• What to produce:
Update the lines from the one containing "Do Monitor and" through the end of the records, changing "Mouse" to "Keyboard" and keeping everything else the same. Give only those lines.

··· Input data

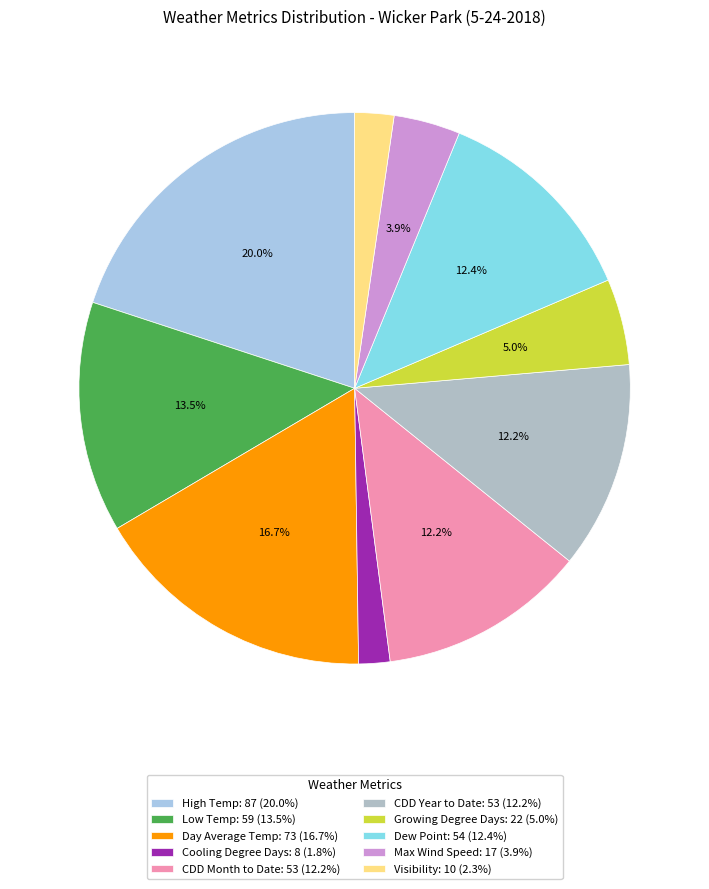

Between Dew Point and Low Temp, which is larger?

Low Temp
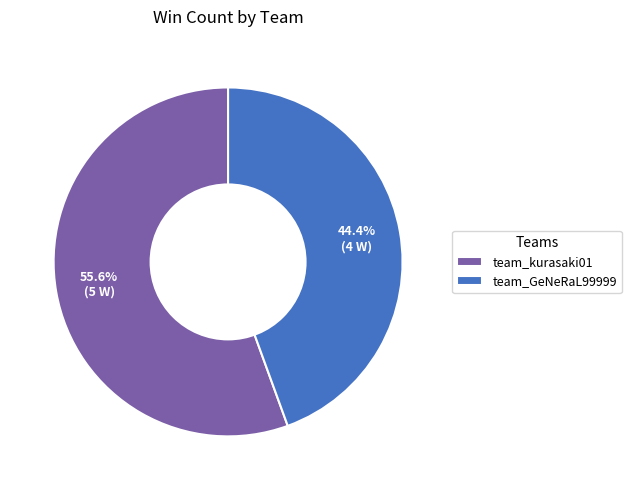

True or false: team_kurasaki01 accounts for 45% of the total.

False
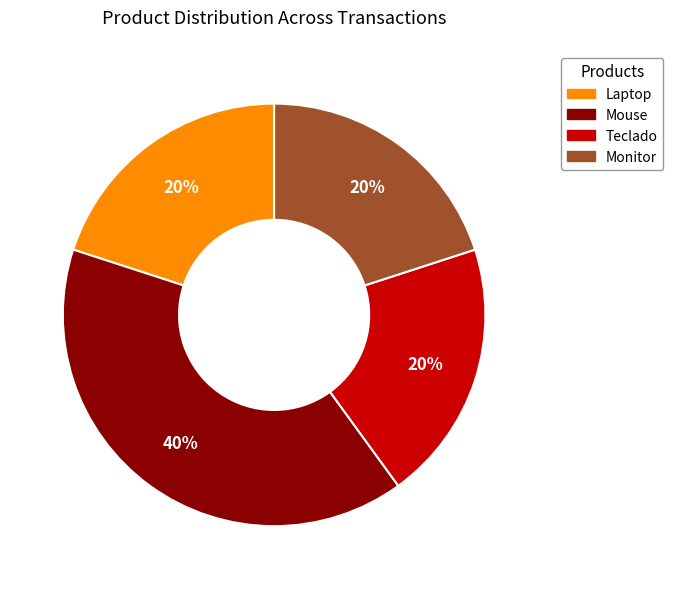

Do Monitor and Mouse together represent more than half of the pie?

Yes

······

• Answer:
Do Monitor and Keyboard together represent more than half of the pie?

Yes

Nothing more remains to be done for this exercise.